### REQUIRED ACTION
Please report every line from the material that contains the word "left".

### MATERIAL FOR THE TASK

━━━━━━━━━━━━━━━━━━━━━━━━━━━━━━

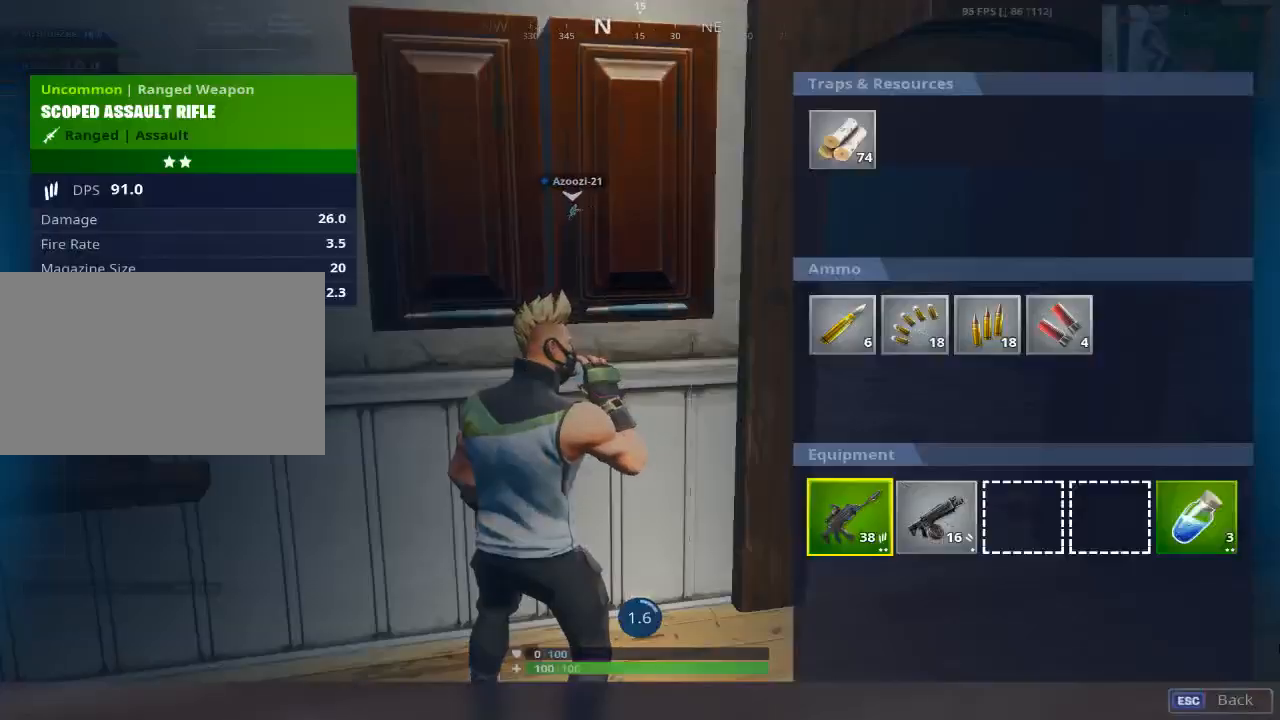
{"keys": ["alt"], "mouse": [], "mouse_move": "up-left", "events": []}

━━━━━━━━━━━━━━━━━━━━━━━━━━━━━━

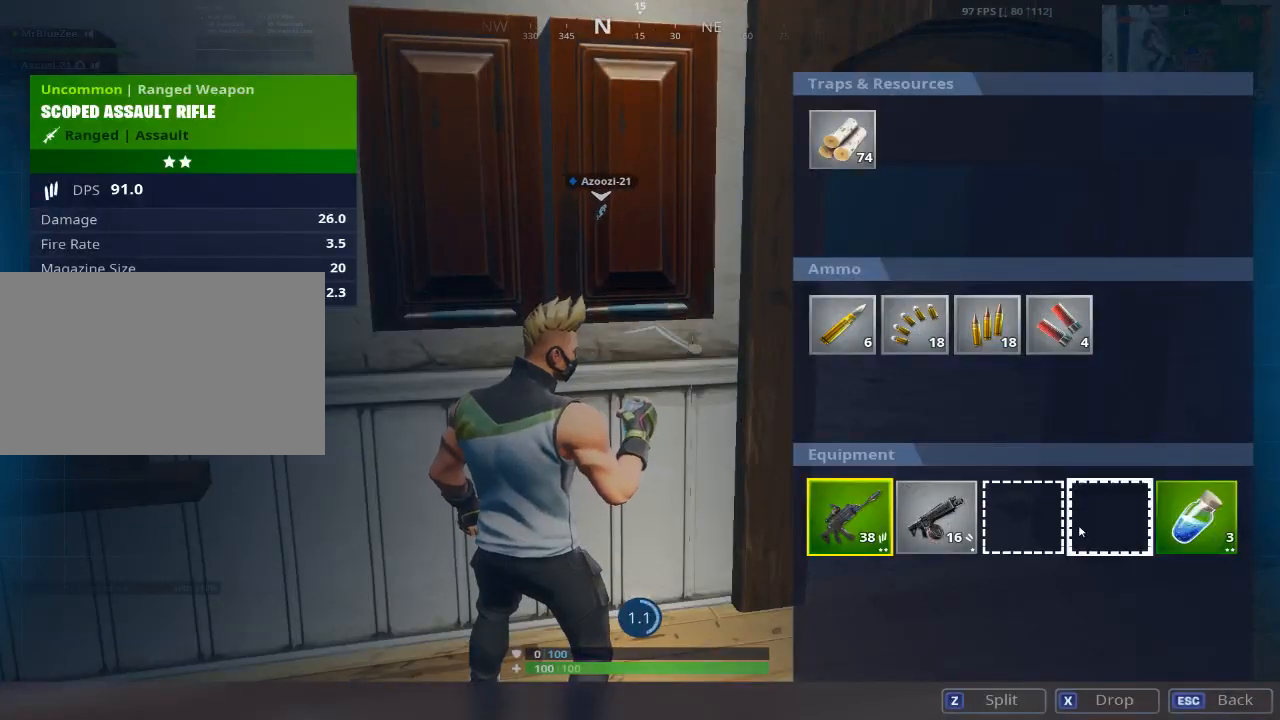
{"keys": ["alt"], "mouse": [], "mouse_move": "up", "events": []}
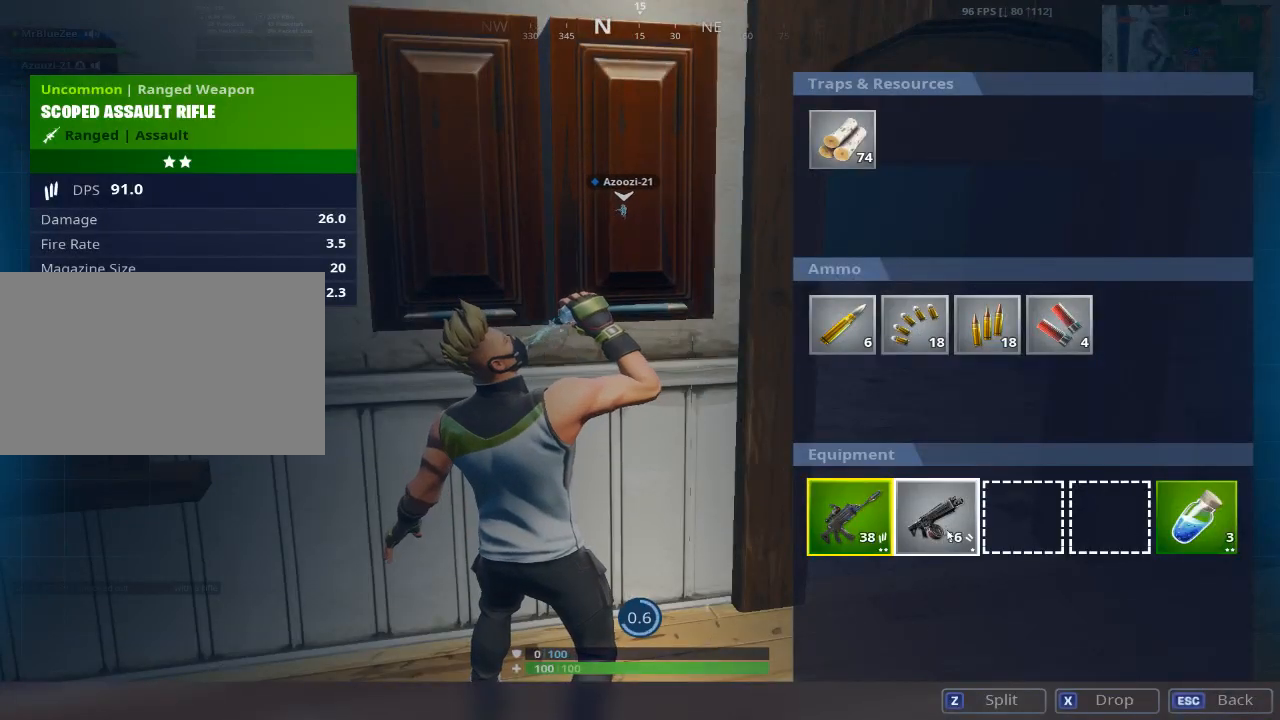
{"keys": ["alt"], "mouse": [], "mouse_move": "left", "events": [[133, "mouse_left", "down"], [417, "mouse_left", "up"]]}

━━━━━━━━━━━━━━━━━━━━━━━━━━━━━━

### ANSWER BOX
{"keys": ["alt"], "mouse": [], "mouse_move": "up-left", "events": []}
{"keys": ["alt"], "mouse": [], "mouse_move": "left", "events": [[133, "mouse_left", "down"], [417, "mouse_left", "up"]]}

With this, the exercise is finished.